Meinholz and former town clerk Shawn Haney have met with Rep. Dianne Hesselbein and Sen. Jon Erpenbach to inform the state legislators about the proposal.

According to Erpenbach’s office, when a private company, rather than a public utility, proposes a large scale project to the Public Service Commission, less public input is required.

Haney said the hope is the state Assembly and Senate can introduce better criteria to consider when siting such large scale projects.

He noted that if ATC or MG&E were proposing the project, it would be subject to much more review.

Invenergy recently received approval for another project in Iowa County, the Badger Hollow Solar Farm.

“That’s what happened with Iowa County,” Haney said. “It got approved and just recently [Invenergy] sold a part of it to MG&E.”

Haney said when he was town clerk, officials there worked hard to have the town designated as an agriculture enterprise area.

“Personally, I think it’s a waste of good farmland,” Haney said about the solar project, adding that Invenergy is offering far more per acre for leases than the farmers currently receive.
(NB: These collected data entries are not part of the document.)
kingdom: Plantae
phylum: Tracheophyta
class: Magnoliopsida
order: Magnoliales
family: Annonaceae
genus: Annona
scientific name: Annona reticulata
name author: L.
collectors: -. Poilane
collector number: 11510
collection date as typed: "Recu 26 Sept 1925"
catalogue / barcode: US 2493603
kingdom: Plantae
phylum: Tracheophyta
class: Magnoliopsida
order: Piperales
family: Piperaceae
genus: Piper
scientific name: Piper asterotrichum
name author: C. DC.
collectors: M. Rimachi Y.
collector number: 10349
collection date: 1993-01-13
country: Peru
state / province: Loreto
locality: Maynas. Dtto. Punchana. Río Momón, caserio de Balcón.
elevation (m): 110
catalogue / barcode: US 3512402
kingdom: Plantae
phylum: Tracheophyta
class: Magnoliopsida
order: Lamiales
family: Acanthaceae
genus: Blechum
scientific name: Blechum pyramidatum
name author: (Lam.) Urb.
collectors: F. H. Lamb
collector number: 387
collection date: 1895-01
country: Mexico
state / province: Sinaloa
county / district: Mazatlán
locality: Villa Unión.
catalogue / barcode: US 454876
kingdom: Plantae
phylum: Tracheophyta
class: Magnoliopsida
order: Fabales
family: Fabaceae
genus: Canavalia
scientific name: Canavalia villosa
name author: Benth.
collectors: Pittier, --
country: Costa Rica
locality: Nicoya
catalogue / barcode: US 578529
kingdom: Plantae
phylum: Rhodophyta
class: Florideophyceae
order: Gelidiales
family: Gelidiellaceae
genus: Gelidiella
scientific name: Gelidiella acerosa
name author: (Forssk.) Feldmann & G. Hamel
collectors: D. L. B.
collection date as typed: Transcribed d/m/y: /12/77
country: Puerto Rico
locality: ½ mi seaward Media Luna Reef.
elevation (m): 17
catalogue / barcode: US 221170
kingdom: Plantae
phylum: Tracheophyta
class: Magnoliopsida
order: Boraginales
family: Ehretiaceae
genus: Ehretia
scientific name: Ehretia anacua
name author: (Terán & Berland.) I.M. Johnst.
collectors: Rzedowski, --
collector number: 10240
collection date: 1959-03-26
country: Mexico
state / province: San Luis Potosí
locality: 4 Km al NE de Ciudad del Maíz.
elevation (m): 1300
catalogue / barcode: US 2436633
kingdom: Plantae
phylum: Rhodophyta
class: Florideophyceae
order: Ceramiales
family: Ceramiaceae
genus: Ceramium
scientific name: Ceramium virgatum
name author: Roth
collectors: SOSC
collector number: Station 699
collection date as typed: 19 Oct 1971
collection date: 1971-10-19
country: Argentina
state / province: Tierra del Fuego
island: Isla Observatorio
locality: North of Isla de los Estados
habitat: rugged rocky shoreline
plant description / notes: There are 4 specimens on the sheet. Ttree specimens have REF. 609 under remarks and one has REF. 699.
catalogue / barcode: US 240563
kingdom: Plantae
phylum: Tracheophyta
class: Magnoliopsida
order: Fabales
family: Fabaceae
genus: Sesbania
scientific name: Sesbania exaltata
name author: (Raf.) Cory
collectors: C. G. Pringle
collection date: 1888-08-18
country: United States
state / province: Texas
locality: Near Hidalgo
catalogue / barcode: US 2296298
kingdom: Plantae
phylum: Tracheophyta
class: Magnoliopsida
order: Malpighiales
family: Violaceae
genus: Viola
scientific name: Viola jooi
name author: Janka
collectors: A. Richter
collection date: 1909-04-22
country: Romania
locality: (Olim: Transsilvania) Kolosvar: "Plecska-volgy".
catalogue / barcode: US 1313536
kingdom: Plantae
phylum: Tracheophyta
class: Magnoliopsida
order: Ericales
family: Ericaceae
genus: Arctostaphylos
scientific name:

Farmland that would be repurposed for energy production would be taken off of the tax rolls. But Wisconsin has a utility shared revenue formula based on the amount of energy produced on property that would allow the solar farm to become a revenue stream for town and the county.

Still, Haney noted that it would not generate revenue for the school district, so school taxes would be shifted to other property owners.

“This does not help the schools one iota. All that is gone. Who makes up the rest of it? All the rest of the town residents,” Haney said.

At their Aug. 3 meeting, the Town of Vienna Board of Supervisors discussed placing the referendum question on the Nov. 3 meeting, but tabled the discussion until their Aug. 17 meeting.

Town Clerk Kathy Clark said the board seemed ready to approve the referendum but wanted to work on the wording. The board must approve the referendum prior to Aug. 25, the date by which it must be to the county to place on the ballot.

Clark said the referendum would be advisory only; the town has no authority to reject the proposal.

“Once they apply with the PSC, it’s actually a state project and no longer a local project,” Clark said.

But a referendum could ensure the entire community is aware of the project, she added.